Safe havens remain in demand, Super Tuesday in focus
The caution about how much world leaders and central bankers can do to deal with the crisis was more evident in currency markets, with the yen advancing broadly against its peers and pushing the US dollar back towards the 108 level.
The dollar index managed to inch up, however, as the euro took a breather from its recent strong rally, having rebounded by about 3% from the near 3-year lows brushed on February 20. The pound was steadier around $1.2775 as UK and EU negotiators prepare to begin trade talks, while the Australian dollar firmed to around $0.6550, getting a lift from the improved market mood, despite expectations that the RBA will have to make more rate cuts in the coming months.

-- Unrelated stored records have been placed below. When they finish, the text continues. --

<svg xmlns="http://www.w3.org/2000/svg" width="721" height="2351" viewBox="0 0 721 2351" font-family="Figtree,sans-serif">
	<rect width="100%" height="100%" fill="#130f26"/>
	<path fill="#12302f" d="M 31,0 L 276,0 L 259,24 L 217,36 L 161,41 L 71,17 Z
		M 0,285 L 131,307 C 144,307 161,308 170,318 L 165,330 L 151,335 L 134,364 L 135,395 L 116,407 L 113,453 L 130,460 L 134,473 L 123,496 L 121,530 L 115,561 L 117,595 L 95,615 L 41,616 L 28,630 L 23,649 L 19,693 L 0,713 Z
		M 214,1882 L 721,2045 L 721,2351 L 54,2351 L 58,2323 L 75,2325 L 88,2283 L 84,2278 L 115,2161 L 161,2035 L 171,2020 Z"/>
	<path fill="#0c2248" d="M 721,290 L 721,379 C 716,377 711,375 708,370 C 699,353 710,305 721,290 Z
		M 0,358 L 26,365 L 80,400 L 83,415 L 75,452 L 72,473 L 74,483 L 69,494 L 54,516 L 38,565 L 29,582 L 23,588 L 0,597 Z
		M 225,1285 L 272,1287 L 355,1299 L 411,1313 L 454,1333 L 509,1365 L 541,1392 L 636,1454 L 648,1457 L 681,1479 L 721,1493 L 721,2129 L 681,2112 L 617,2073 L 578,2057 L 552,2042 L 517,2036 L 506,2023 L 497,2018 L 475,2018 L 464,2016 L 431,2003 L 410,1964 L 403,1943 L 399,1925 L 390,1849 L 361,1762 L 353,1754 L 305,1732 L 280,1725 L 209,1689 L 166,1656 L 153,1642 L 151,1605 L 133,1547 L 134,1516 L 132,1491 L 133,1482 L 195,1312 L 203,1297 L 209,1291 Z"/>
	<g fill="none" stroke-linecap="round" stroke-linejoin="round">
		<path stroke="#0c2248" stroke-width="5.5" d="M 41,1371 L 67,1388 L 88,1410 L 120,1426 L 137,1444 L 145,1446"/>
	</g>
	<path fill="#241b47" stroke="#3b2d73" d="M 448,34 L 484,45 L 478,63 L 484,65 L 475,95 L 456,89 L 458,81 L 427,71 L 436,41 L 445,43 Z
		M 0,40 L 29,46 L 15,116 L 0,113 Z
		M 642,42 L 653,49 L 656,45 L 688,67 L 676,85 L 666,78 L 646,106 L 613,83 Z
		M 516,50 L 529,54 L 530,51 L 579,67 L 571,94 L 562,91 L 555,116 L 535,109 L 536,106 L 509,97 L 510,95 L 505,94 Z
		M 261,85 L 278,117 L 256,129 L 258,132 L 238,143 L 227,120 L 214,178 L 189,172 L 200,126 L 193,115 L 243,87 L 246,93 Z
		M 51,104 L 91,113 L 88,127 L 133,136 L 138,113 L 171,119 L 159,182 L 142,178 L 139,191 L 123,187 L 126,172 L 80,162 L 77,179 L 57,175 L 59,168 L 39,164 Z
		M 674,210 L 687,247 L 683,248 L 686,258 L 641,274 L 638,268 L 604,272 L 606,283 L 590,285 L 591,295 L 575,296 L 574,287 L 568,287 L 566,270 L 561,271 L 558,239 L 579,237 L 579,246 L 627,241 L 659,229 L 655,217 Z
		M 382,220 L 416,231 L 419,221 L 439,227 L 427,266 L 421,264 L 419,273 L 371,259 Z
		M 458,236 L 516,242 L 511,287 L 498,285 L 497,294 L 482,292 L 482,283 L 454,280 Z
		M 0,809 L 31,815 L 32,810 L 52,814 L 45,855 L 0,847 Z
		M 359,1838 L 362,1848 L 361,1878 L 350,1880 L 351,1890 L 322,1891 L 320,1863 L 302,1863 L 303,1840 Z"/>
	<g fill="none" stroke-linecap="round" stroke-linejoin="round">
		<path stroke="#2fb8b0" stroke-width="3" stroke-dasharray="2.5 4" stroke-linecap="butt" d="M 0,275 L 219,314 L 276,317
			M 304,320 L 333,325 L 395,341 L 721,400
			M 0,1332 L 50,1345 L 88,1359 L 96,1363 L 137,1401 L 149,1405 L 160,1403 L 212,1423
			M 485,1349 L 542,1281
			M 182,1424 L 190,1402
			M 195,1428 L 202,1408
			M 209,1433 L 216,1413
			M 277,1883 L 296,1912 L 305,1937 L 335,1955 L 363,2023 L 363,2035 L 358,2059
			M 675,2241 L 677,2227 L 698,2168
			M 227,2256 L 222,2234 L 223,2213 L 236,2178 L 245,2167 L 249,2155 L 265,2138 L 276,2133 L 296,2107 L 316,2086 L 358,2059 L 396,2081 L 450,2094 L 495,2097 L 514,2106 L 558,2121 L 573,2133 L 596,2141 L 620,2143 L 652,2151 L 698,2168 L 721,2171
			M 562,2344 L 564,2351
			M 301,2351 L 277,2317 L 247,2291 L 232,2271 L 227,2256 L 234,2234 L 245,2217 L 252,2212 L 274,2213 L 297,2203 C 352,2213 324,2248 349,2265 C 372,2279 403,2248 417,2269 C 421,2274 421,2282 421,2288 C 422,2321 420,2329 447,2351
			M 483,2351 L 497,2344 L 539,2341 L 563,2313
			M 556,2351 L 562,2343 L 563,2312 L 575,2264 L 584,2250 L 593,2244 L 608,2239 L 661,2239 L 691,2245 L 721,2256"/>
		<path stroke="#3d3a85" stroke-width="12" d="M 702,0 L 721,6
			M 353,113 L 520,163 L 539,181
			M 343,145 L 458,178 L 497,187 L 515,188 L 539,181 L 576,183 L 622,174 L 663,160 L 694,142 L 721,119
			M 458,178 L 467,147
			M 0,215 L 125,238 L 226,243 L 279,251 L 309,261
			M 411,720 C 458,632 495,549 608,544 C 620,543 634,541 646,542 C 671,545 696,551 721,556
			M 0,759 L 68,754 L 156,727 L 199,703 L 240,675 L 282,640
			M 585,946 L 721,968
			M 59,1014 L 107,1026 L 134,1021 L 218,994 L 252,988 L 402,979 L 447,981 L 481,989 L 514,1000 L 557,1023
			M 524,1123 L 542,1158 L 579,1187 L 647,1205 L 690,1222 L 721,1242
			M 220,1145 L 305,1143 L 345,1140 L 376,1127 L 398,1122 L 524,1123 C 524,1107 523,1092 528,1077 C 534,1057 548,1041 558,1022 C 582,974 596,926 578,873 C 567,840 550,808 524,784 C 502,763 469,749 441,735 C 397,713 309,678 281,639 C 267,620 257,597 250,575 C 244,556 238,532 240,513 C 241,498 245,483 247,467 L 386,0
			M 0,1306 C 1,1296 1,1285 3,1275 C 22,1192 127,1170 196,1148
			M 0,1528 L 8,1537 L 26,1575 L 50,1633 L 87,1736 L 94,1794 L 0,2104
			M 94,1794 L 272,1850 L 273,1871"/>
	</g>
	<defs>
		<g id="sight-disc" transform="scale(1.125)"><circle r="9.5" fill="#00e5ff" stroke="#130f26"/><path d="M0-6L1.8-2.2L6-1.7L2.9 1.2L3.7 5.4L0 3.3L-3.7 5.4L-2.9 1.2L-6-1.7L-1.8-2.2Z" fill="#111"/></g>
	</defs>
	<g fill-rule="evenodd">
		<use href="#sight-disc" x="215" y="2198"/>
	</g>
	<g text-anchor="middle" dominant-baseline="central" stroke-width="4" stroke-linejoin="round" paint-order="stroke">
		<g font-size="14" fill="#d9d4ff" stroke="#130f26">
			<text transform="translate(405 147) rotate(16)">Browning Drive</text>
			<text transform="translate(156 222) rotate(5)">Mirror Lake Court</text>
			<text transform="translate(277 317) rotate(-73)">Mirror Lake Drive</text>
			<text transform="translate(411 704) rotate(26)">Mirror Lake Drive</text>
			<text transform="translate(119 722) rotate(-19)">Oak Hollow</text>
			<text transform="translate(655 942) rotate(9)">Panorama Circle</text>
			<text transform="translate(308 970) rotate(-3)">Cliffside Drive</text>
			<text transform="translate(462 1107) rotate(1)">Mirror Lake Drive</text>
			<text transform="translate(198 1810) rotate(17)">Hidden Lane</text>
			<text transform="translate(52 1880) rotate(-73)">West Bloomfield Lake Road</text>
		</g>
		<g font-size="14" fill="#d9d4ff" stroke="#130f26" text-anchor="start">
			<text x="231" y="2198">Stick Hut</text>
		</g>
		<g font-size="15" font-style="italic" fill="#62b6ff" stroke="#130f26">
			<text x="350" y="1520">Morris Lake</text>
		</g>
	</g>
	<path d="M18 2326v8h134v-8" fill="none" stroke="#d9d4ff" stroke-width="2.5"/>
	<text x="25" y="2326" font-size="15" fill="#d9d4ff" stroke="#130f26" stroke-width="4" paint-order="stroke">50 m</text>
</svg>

In commodities, the simultaneous risk-on and cautious sentiment was also demonstrated by both gold and oil prices heading higher.

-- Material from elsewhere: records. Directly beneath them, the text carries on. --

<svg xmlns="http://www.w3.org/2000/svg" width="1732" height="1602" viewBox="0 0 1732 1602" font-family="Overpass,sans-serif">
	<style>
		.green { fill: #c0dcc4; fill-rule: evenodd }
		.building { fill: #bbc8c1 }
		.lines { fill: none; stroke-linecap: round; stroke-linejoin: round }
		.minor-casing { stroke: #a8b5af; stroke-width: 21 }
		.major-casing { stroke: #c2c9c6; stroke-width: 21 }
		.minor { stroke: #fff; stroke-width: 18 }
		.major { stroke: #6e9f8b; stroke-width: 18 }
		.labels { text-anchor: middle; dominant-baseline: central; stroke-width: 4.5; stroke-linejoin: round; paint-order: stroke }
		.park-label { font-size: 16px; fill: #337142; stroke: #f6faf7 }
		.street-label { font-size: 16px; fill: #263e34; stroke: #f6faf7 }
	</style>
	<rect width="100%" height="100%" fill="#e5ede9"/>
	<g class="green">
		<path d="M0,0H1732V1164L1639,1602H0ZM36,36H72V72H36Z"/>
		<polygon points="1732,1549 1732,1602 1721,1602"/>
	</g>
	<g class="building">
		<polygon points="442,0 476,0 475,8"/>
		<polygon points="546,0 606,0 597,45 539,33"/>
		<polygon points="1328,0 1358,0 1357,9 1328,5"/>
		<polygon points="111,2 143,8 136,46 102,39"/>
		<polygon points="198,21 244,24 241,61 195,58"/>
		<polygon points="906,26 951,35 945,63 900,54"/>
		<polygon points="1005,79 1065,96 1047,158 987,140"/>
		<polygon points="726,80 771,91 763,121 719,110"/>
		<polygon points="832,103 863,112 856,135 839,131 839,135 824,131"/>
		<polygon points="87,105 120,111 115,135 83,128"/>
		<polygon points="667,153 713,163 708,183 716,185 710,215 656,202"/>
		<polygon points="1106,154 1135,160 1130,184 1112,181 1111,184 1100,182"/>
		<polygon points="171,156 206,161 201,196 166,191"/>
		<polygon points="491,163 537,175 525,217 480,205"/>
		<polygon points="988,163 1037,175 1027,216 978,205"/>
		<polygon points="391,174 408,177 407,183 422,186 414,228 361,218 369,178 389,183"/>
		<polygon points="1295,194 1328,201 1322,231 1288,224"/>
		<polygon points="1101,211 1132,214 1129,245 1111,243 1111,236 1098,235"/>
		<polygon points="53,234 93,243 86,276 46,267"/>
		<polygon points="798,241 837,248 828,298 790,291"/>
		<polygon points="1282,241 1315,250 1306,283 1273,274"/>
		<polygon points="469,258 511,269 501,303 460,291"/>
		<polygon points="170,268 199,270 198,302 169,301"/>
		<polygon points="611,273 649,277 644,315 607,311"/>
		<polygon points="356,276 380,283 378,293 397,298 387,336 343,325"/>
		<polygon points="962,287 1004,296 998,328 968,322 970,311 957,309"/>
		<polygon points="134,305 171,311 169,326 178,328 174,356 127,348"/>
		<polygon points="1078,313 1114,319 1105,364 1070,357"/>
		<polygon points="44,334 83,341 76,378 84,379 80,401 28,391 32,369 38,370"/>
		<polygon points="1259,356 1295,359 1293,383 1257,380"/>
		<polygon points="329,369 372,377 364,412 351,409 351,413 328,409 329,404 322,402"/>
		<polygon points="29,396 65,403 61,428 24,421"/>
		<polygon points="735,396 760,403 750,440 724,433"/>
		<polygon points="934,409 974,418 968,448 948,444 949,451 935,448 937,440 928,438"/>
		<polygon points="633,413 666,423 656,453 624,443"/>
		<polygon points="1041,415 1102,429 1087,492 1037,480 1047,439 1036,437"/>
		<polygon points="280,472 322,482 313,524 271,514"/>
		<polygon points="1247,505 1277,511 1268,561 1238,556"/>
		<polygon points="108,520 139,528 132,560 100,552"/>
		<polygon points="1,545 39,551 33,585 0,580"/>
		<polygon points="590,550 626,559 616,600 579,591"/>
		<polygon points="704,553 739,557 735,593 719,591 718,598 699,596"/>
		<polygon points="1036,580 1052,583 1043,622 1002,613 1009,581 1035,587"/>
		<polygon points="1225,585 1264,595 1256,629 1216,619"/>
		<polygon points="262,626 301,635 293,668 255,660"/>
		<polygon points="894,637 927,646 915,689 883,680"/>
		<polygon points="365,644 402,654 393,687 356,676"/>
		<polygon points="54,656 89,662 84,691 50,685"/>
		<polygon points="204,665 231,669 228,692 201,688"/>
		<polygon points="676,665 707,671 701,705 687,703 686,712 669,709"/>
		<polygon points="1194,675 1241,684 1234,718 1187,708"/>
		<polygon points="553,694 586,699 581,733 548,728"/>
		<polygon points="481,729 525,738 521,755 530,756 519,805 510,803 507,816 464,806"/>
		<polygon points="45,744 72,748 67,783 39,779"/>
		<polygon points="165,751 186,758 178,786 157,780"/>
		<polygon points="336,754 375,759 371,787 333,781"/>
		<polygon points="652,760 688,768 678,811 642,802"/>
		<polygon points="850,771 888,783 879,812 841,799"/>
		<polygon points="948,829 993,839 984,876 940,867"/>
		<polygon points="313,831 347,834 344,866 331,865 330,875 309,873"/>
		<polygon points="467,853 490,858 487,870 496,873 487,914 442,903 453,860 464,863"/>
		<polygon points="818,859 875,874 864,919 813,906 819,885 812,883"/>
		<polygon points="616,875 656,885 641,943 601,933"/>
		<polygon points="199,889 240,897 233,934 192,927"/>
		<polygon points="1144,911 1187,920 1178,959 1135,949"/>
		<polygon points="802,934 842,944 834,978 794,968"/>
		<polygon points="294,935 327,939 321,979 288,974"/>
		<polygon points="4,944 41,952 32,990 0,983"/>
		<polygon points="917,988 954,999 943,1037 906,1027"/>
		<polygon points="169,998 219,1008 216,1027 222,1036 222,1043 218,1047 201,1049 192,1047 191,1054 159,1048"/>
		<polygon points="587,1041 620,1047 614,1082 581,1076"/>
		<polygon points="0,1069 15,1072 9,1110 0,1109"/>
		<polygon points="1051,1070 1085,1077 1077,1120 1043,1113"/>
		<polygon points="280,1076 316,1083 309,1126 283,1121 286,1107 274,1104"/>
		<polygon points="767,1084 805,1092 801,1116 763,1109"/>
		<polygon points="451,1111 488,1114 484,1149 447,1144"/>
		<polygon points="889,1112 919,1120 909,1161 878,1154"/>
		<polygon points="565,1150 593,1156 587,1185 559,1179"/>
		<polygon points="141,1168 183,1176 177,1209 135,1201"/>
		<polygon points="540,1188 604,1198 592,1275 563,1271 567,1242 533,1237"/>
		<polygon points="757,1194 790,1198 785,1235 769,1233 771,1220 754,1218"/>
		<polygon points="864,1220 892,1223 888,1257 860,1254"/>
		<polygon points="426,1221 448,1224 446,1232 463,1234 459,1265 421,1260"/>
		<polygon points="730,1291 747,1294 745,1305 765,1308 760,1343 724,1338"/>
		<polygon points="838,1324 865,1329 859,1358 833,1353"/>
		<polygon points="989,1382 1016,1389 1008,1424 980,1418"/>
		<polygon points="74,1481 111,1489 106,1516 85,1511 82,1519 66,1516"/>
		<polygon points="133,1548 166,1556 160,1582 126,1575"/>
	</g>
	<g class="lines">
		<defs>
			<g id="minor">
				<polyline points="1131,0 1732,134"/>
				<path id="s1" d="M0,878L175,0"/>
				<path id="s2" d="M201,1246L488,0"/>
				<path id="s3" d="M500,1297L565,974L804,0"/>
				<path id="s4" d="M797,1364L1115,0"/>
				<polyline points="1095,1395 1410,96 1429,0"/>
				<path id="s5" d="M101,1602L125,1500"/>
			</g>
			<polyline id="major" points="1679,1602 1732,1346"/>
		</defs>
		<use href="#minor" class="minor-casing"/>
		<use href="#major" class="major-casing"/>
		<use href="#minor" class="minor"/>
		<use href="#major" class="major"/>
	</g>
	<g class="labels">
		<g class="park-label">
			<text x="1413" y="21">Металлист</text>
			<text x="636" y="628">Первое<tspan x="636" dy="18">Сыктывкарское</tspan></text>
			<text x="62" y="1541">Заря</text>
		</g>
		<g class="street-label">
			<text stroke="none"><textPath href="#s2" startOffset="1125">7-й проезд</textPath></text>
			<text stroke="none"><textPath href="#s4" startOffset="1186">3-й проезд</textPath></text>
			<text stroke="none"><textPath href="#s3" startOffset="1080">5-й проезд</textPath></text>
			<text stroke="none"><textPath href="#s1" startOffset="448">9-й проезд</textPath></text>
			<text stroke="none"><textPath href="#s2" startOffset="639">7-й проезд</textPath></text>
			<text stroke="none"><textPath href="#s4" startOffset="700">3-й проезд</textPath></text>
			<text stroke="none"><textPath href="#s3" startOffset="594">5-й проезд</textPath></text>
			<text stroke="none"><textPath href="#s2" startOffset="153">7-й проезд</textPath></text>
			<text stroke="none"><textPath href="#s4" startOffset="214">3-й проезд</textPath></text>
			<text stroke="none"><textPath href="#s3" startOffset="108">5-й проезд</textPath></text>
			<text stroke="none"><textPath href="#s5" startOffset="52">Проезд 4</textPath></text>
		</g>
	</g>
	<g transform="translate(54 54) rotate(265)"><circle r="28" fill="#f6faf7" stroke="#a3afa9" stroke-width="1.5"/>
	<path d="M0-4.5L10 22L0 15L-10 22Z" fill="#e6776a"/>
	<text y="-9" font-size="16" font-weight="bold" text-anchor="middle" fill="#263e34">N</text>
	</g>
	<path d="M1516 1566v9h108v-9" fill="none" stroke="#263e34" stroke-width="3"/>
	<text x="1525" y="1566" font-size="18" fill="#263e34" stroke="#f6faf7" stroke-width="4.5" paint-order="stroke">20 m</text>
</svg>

Looking ahead to the rest of the day, the focus will likely move to US politics as Democratic candidates for the 2020 presidential race will battle it out on Super Tuesday to secure the most delegates on what is considered to be the biggest of the primaries, which could decide who gets to stand against President Trump in November. If current frontrunner Bernie Sanders – a progressive candidate – continues to lose ground to the more moderate Joe Biden, who received a major boost over the weekend, US stocks could have more to cheer as Biden is viewed a lesser threat to corporate America than Sanders.